I’m making this post to introduce a topic I feel is central to both democracy, and effective community engagement. This is not the way to do things! This is a half hearted and superficial way to attempt democratic community engagement.

It is half hearted because it is neither democratic, nor makes effective use of personal knowledge and real word-of-mouth engagement of people on the ground. Also, and importantly, it is not transparent. As was brought up in the original meeting, but so far not addressed (at least publicly), the hard question is not - let’s make a widely publicised “call”, nor “post your project proposals on a web site so everyone can read it”. The real democratic question is who decides. Is it a small group, all the present residents of the unMonastery? Or perhaps the whole EdgeRyders community? Do we include people in Matera? These are the real issues.

True democratic transparency would be to use something like Loomio, and / or hold local group meetings to get peoples opinions locally who don’t use these platforms. True effective community engagement would have been to trust people on the ground and actively go out and seek people with the required skills. Doing a bit of both gives us the worst of both worlds - a long process, beds empty, projects with unmet needs and no real democratic decision making ever taking place. I feel strongly that both strategies are good, if they are done fully and properly in a transparent way, but this is not the way to do it. It’s a pigs dinner and we can and should do better than this!

1 Like

Exceptionally Useful.

Given that this is a process that has been in motion for a month now, happening in full open view, with all minutes and points being added to this thread, it’s exceptionally useful @fortyfoxes that you now step in at the last moment and declare the entire process a sham and insist that a different approach be taken - diplomatic as ever.

Need it be reminded that “who does the work calls the shots”?

I agree with some sentiments and that this isn’t a true democratic process - but everyone involved has done their best to make this work given the restrictions and precarity of the situation and what is being offered.

how to participate in projects

I would like to make a quick note that our way at the unMon to get involved in projects is the following:

  1. Someone decides to do it,

  2. and proposes it to the unMon group, so people who feel they have something to contribute, or strong views on it, can participate.

  3. The small collaborative group puts a proposal together, present it to the rest of the unMons where we discuss it. If people cannot reach a consensus, the ones having trouble with the original proposal join the group to come up with a new proposal. This continues until we agree.

  4. Project is led by people who worked on it all along.

As @fortyfoxes points out above, it was @mariabyck only who felt strongly enough to put a counter proposal together to the original idea of asking people personally.

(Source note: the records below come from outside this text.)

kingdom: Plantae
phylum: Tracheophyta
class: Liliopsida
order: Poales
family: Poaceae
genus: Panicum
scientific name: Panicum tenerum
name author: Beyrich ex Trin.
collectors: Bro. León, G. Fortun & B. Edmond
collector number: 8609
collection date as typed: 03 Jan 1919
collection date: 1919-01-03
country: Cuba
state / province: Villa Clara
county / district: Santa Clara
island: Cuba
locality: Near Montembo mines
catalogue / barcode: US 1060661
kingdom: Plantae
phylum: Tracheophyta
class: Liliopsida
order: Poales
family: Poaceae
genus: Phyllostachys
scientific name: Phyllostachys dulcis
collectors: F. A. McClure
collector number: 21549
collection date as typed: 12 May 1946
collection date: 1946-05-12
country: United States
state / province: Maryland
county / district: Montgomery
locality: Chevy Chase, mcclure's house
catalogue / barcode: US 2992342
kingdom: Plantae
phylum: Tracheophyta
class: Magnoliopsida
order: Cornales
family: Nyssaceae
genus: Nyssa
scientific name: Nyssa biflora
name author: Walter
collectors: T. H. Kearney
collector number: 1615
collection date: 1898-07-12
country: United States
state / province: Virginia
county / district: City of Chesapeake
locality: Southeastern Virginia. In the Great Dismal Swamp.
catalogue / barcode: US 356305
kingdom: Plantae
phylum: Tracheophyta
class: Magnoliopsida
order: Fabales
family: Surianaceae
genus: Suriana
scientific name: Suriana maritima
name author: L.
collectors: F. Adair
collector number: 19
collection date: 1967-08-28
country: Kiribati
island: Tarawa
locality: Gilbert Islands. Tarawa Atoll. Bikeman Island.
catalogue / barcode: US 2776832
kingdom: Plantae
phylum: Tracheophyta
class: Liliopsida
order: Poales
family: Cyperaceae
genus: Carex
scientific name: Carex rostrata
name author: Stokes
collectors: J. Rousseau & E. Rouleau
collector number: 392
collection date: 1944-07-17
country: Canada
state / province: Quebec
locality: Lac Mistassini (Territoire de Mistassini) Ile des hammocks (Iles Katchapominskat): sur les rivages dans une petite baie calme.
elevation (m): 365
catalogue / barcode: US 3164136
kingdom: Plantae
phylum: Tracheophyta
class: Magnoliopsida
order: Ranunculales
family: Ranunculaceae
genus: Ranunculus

She has been working on this for a month at least, sharing all her thoughts along the way. There has been plenty of time for anyone to step up and point out problems. Nobody did, and that includes @fortyfoxes. Since it is the final day for accepting calls, it is too late to change anything.

In a do-ocracy, criticism without participation only counts as complaining. And that is against the rules at the unMon.

So who decides?

Sticking to the subject - who decides on these applications? Is @elf-pavlik’s suggestion a bad one? Can you guys be transparent about your process here?

Also in the matter of etiquette - please note it is valid to make points about real issues of content, especially when they are important. The topics of transparency and democracy are important enough to speak without the fear of speaking out. If you have any thoughts on the subject matter of the post - please comment with respect, but as strongly and clearly as possible. Trying to stop a well considered argument which has general implications for EdgeRyders process, by stating it is “too late to change anything”, or by “ad hominem” attacks, is a bad precedent for open collaboration. You guys need to be talk about these processes on this platform - it’s a good important topic, we can all learn from.